This Thursday marks the 68th anniversary of the Nazi occupation of Czechoslovakia. For six years, the country suffered under the control of Adolf Hitler.
It was a cold morning on March 15th 1939 when the Germans marched into Prague. Czechs were still recovering from the shock of the events of the day before - the Slovaks had broken away to form their own puppet fascist state. Left on their own without any allies, they were too weak to stand up against Nazi Germany and fight for an independent Bohemia and Moravia.
With President Emil Hacha a frail 66 year old man, who had suddenly become President after Edvard Benes resigned and went into exile in Britain a few months earlier, his announcement on Czech Radio came as no surprise: "I have entrusted our country to the Fuhrer and have been promised his trust". On March 16, the swastika was flying from Prague Castle and Adolf Hitler was proudly proclaiming Bohemia and Moravia a German protectorate.

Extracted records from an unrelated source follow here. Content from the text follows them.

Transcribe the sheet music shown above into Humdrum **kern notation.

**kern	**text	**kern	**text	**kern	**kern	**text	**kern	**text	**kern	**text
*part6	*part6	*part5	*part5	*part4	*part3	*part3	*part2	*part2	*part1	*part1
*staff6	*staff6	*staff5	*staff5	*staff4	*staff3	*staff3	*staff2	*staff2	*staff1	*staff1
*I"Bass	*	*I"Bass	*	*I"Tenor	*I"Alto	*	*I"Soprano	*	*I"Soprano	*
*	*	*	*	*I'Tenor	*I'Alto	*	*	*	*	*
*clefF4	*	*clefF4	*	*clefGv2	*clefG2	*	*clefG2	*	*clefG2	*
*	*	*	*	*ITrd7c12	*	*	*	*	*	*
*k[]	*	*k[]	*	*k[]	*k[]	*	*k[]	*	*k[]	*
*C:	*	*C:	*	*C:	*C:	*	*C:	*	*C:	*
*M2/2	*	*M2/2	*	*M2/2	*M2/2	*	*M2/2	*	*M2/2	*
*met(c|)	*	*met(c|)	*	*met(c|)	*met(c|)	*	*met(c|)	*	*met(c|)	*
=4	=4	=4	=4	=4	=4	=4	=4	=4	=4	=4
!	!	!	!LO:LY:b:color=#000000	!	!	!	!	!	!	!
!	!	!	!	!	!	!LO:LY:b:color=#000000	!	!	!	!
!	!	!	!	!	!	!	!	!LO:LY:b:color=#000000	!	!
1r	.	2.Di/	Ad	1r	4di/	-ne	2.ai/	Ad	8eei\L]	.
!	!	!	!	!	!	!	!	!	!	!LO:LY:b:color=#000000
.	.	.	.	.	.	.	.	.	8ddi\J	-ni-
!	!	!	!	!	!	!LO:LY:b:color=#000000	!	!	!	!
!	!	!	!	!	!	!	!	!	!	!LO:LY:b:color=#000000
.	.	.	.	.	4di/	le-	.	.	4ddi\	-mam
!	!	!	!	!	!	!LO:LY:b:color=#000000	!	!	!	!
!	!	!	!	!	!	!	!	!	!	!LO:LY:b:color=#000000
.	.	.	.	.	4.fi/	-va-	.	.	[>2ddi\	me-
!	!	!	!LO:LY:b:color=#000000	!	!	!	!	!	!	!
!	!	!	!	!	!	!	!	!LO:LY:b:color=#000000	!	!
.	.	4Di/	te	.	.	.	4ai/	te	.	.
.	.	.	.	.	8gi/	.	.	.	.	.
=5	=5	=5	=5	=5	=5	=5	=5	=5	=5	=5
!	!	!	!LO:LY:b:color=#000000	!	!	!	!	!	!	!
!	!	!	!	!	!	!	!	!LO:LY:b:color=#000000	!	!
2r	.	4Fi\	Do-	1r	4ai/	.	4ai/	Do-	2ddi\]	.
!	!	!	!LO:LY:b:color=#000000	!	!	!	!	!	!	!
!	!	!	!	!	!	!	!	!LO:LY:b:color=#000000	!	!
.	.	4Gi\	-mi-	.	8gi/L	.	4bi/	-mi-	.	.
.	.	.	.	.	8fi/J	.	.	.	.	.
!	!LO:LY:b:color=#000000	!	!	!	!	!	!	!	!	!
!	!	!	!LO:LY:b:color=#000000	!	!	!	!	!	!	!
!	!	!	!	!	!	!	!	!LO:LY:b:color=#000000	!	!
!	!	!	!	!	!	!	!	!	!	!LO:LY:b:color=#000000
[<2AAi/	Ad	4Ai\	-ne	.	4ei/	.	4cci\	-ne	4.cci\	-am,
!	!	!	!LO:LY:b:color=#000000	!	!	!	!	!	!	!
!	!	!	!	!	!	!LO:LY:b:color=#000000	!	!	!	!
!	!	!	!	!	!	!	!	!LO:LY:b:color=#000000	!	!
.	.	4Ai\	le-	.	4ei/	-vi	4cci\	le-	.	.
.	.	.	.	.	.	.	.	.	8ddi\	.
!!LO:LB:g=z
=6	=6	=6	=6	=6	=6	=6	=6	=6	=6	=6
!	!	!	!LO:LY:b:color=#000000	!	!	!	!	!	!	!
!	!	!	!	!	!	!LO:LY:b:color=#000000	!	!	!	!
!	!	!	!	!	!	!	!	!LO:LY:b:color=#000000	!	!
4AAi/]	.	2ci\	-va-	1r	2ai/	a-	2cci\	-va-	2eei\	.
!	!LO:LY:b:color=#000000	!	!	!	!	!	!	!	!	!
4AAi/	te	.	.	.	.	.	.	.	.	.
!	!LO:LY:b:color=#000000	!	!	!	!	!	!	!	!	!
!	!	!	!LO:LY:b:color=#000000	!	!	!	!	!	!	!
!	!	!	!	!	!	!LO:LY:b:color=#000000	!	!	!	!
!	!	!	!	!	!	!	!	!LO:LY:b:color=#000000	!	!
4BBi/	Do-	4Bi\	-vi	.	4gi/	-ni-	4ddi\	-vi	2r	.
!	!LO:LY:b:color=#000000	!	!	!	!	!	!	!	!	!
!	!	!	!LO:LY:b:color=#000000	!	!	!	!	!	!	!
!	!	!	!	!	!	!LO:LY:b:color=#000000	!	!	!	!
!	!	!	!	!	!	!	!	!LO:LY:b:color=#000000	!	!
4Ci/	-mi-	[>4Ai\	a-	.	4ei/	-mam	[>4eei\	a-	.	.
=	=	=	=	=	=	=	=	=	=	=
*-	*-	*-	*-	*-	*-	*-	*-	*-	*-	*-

Four days after the occupation, a huge German military parade was held on Wenceslas Square. This is an archive recording of a live report from Czechoslovak Radio's Franta Kocourek. Reporting from the balcony of the Hotel Sroubek his words describe the confusion that reined among Czechs at the time:
"I would like to talk about one thing that has nothing to do with the military. From somewhere far away, a huge, black crow has flown into Prague. I have seen it spread its wings and sweep down the square over the searchlights and listening devices being paraded here by the German army. It must be surprised at the noise and all that is going on beneath it."
Former president Emil Hacha is still considered the leader who gave away the nation's sovereignty without putting up a fight.
Emil Hacha has many times in the past given testimony of the pressure that he was under:
"One can stand Hitler shouting because one who shouts doesn't necessarily have to be a devil inside. But Goring - with his friendly-looking face - was also there. He took me by the hand and gently reasoned with me asking whether it was really necessary for beautiful city like Prague to be flattened within hours. He spoke to me in an affectionate manner and looked straight into my eyes like a woman. That's when I realised that it was the devil himself talking to me."
But historians agree that there was little that Emil Hacha could have done. In an effort to appease Hitler, the powerful states of Great Britain, France, Italy, and Germany, had already given away part of Czechoslovakia in the Munich Agreement of September 1938 and it seemed unlikely that they would come to the Czech nation's aid.
Prague was to remain under German control for another six years until the end of the Second World War in 1945.